New web-based app maps violence in Ukraine based on in-country news sources


A new web-based app developed by a George Mason University professor visualizes near-real-time data collected from media sources on the ground in Ukraine. The app allows users to filter an interactive map of rapidly developing events in specific neighborhoods throughout the besieged country. A link to the original media outlet accompanies each data point representing a military or nonmilitary event.

The map is called “Ukraine VIINA Dashboard” and is based on a dataset from University of Michigan professor Yuri Zhukov’s Violent Incident Information from News Articles (VIINA) project.

screen shot of web based app
A screenshot from the app.

“Our app visualizes geolocated media stories from the event data,” said Robert McGrath, the Schar School of Policy and Government associate professor who created the app. “We think that journalists and citizens following the war will find it a useful way to access primary sources in a visually appealing way.”

McGrath, a political scientist and instructor of research methods and data science tools, had been “obsessively reading about the war on American news outlets and on Reddit, and I was thrilled to have access [from Zhukov’s data] to all the Ukrainian and Russian sources that are reporting ‘on the ground.’”

He was encouraged to bring his computer coding skills to task by fellow Schar School associate professor Eric McGlinchey, who secured Zhukov’s cooperation with the app.

“I see this as very much in the spirit of ‘activist social science,’” McGlinchey said.

“The app presents readily understandable information to English-speaking audiences who otherwise could not make sense of the Ukrainian and Russian data sources,” he added. “Equally important, our app has a good chance of flying under the radar of Russian state censorship, allowing audiences in Russia a clear picture of what truly is happening in Ukraine.”

The numbers and colors on the map indicate how many events/stories there are in that area. Red indicates more events; green, fewer events.

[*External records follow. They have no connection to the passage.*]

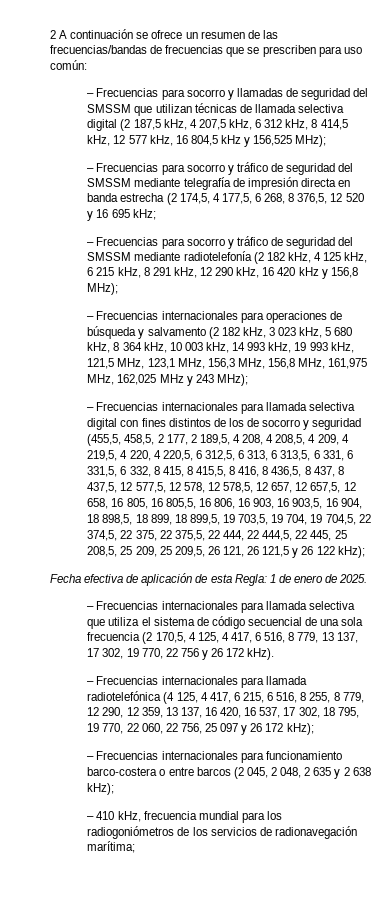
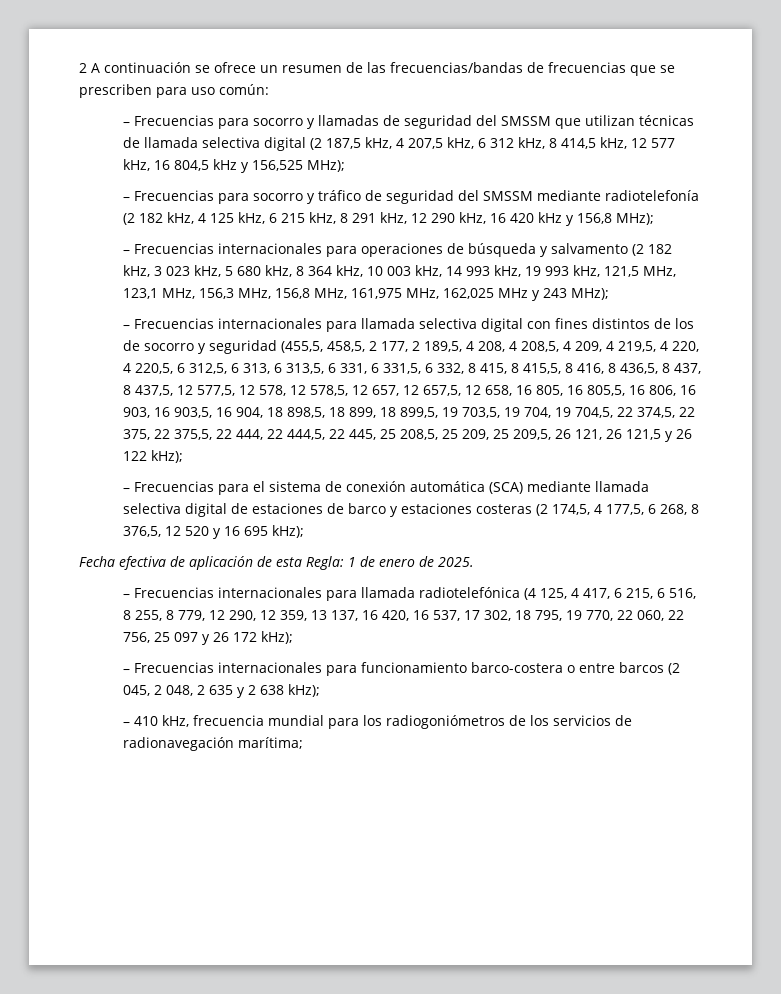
[87,162,354,175] [87,177,350,190] [87,193,364,205] [87,209,156,221] // – Frecuencias para socorro y tráfico de seguridad del SMSSM mediante telegrafía de impresión directa en banda estrecha (2 174,5, 4 177,5, 6 268, 8 376,5, 12 520 y 16 695 kHz; -> (345, 166) none
(365, 552) none -> [122,481,649,495] [122,503,699,517] [122,525,304,539] // – Frecuencias para el sistema de conexión automática (SCA) mediante llamada selectiva digital de estaciones de barco y estaciones costeras (2 174,5, 4 177,5, 6 268, 8 376,5, 12 520 y 16 695 kHz);
[87,601,355,613] [87,616,364,629] [87,632,358,644] [87,648,275,660] // – Frecuencias internacionales para llamada selectiva que utiliza el sistema de código secuencial de una sola frecuencia (2 170,5, 4 125, 4 417, 6 516, 8 779, 13 137, 17 302, 19 770, 22 756 y 26 172 kHz). -> (474, 562) none

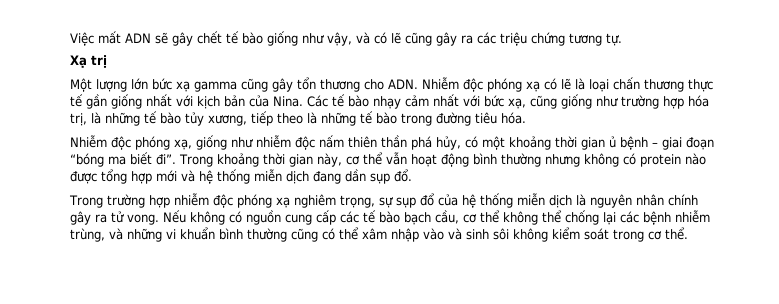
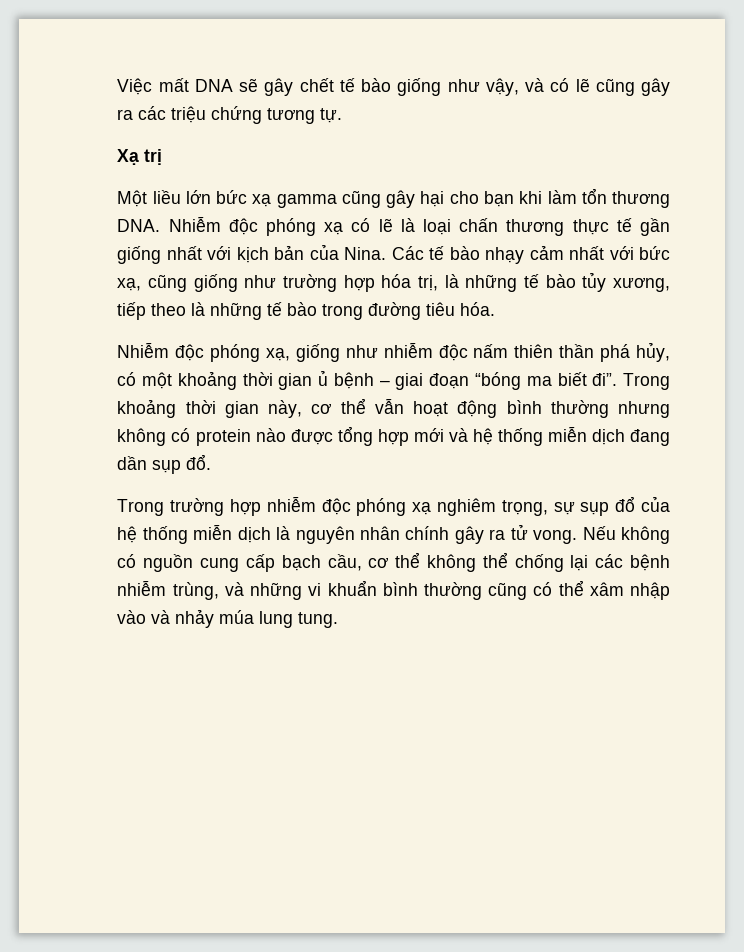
[124,33,151,43] ADN -> [194,79,233,92] DNA
[95,79,127,92] lượng -> [152,190,181,204] liều
[296,77,418,92] tổn thương cho ADN. -> [420,188,671,208] [117,219,161,232] hại cho bạn khi làm tổn thương DNA.
[339,210,400,223] các tế bào -> (275, 563) none
[465,227,688,242] sinh sôi không kiểm soát trong cơ thể. -> [175,609,339,628] nhảy múa lung tung.

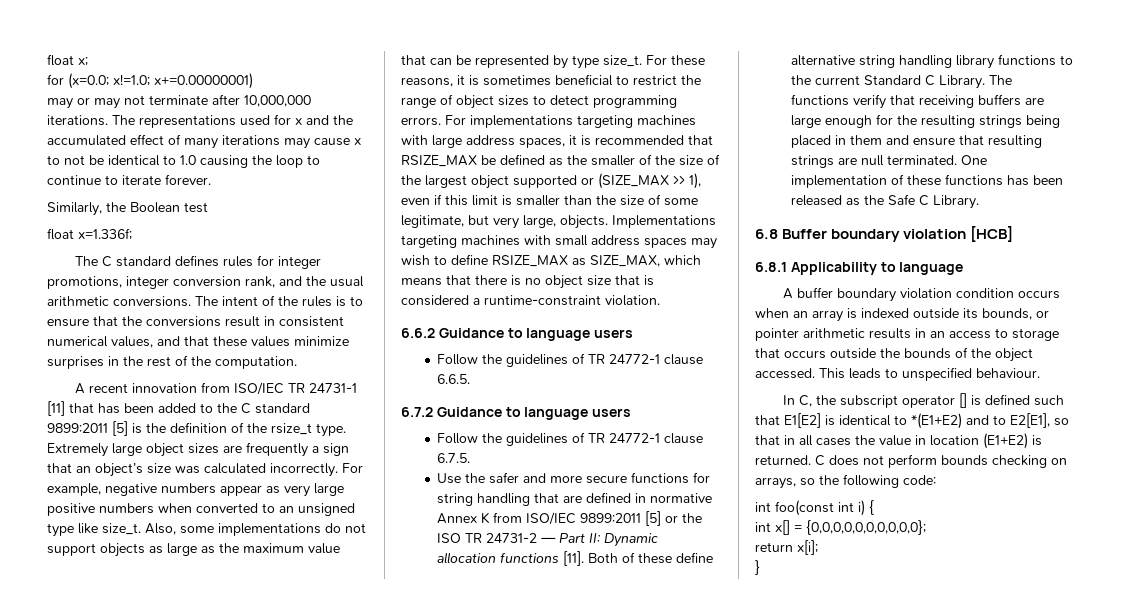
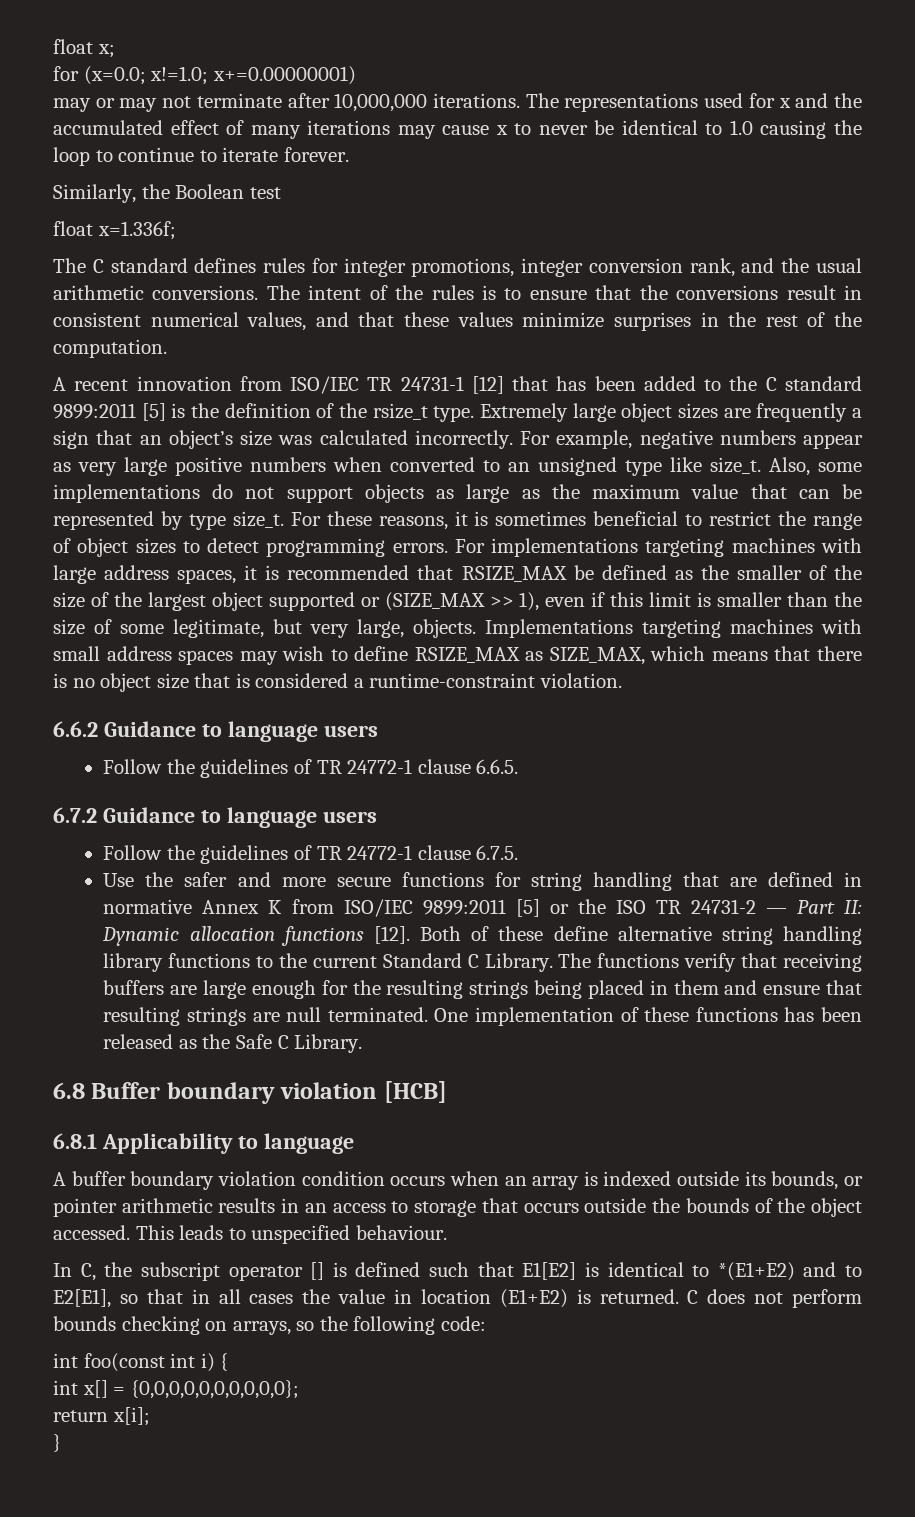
[64,155,85,165] not -> [538,125,588,135] never
[47,401,65,416] [11] -> [471,376,504,394] [12]
[563,551,585,566] [11]. -> [373,926,410,944] [12].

Users click a cluster to zoom to the area; another click zooms even closer to the location of the media report.

“Eventually, when you drill down enough, you’ll see individual nodes, which represent actual news stories about an event that took place there,” McGrath said. “When you click a node, you’ll see metadata about the event, often including a link to the actual story.”

McGlinchey added that the professors are also working on a database of war crimes committed during the Ukraine crisis and another app that geolocates and provides data on those war crimes.